Pronto descubrí el encanto  de The Drag, el lugar donde se reúnen las bandas que van a competir mientras esperan su turno para actuar. Allí, sobre la hierba reseca de Queen’s Park Savannah, está lo mejor de ambos mundos. Estás más cerca de la acción y puedes moverte entre los grupos según el deseo de tu espíritu; las bandas ensayan la mayor parte del tiempo, pero estar ahí cuando hacen un recorrido completo es pura maravilla. También puedes hablar con la gente, y si escuchas de verdad, encontrarás que los relatos son dulces, como el zumbido melódico de un tambor tenor. A veces, son agridulces y salen burbujeando desde las profundidades de un bajo. Pero todas son historias esperanzadoras y gloriosas, como si sus narradores supieran que el amanecer siempre llega después de la oscuridad, que los débiles vencerán a los fuertes y que, al final, todo saldrá bien.

El primer día que rodamos We Going Pan, sentí la energía del lugar tal como la recordaba, pero con mucho más encanto. Una mujer practicaba con una bandera y sus movimientos exhibían un despreocupado abandono; no estaba actuando, sentía una felicidad que se desbordaba cuando la cintura captaba los acordes de una melodía. Los viejos amigos se abrazaban; las jóvenes se ruborizaban al ver a una coqueta Dame Lorraine. Los desconocidos ayudaban a sacar de un pozo las ruedas de la rejilla que transportaba el tambor metálico. Las madres bailaban con los niños malhumorados hasta que volvían a reír. Nadie se preocupaba por la clase social ni la raza; en ese lugar todos eran iguales. Se sentía la comodidad, era como estar en casa, o como vivir la versión más auténtica de Trinidad.

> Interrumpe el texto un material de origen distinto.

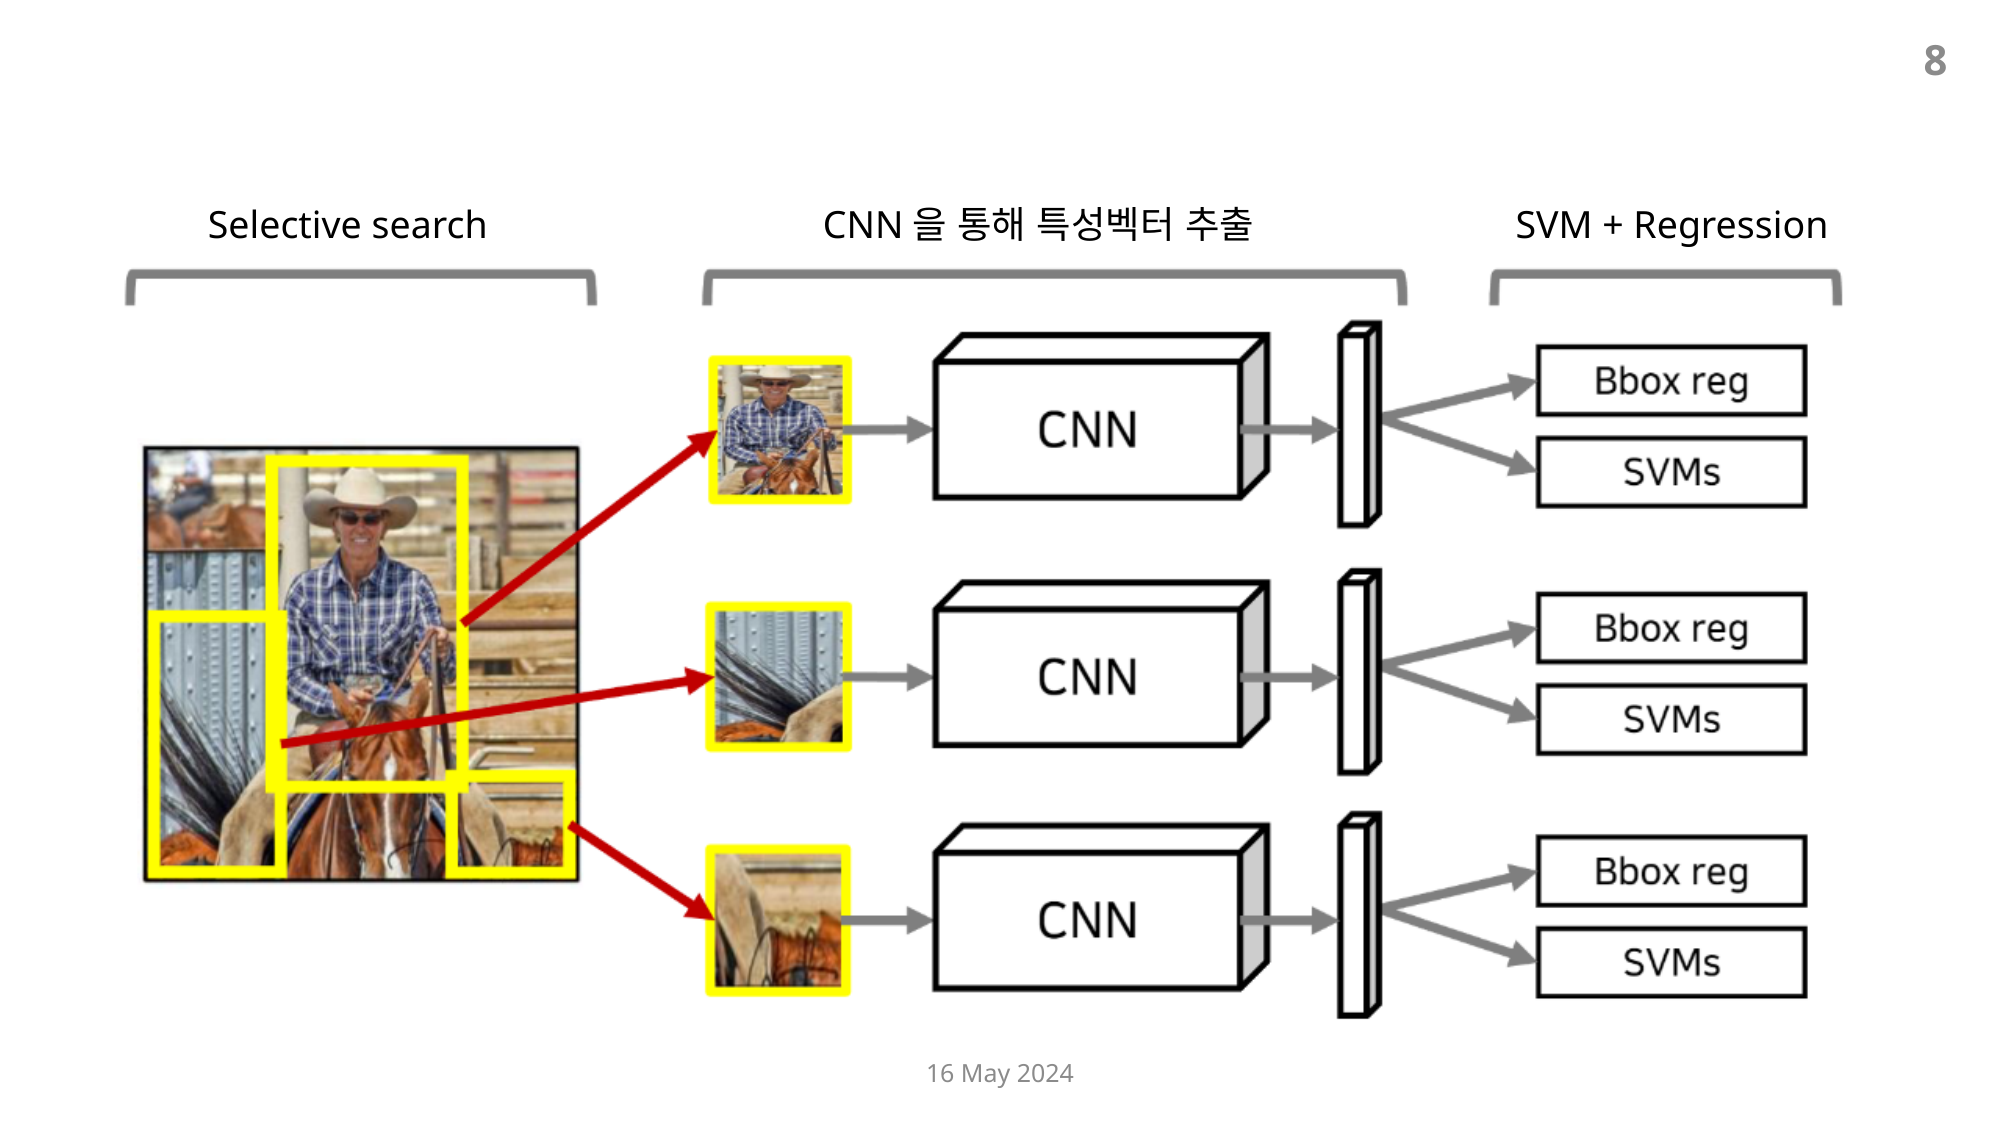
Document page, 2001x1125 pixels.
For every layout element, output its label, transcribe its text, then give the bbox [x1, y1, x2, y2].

Cuando llegó el final, el ambiente en la pista era eléctrico, espiritual: como tocar el cielo con las manos. Sonreí. Polvo y música, suspendidos en una brisa fresca. La melodía de los vendedores que llamaban y los clientes que respondían. Jirones de papel plateado que se apoderaban de los reflectores y brillaban como estrellas. El suave retumbar de las ruedas sobre el asfalto; gritos de «¡Cuidado con los pies!» cuando pasaban las rejillas. Gente por todas partes, todos cuidándose entre sí. Gente que encontraba sentido, consuelo y placer en el «pom pom pidi pom» de los tambores.

Una banda de tambores preparada para el Panorama refleja el dinamismo de lo que podríamos ser si nos reuniéramos habitualmente en ese nivel elemental, como si nos juntáramos para ensayar. Todos tendríamos un papel único que desempeñar. Todos seríamos bienvenidos, nadie quedaría excluido. Se respetarían las diferencias y la diversidad. Habría un objetivo común. Amabilidad genuina. Paciencia. Destellos de genialidad. Amor. Posibilidades infinitas.

Todavía me asombra que esta cosa radiante, esta preciosidad resplandeciente que entibia con su calor a todo aquel se que se le acerca, surgiera de nosotros, de la determinación de crear belleza a partir de, como dice el calipsoniano David Rudder, nuestro «no amor». Nuestro país, nuestra región, incluso el mundo al que se ha extendido el tambor metálico, están lejos de ser perfectos. Como instrumento, el tambor también es imperfecto; Pat Bishop, profesor de música  y campeón de tambor metálico, dijo una vez que «el tambor está incompleto. Pero no deja de intentarlo. Mejora, innova, se reinventa. Me empuja a ser mejor; y no solo a mí».

Generación tras generación, músicos, arreglistas, compositores, afinadores, profesores y amantes del tambor metálico en general, se entregan a esta milagrosa creación, que les corresponde con amor. El tambor metálico es quizás el mejor reflejo de nuestras consignas nacionales; es lo mejor de nosotros porque es nuestra resonancia colectiva. Aunque Trinidad y Tobago se la haya regalado al mundo, la música de sus tambores nunca sonará igual en otro lugar del planeta. Al fin y al cabo, maduró en nuestros campos y se forjó sola a partir de nuestra brillante, ardiente, hermosa, desordenada, desgarradora y preciosa experiencia. Si lo pensamos bien, es toda una maravilla.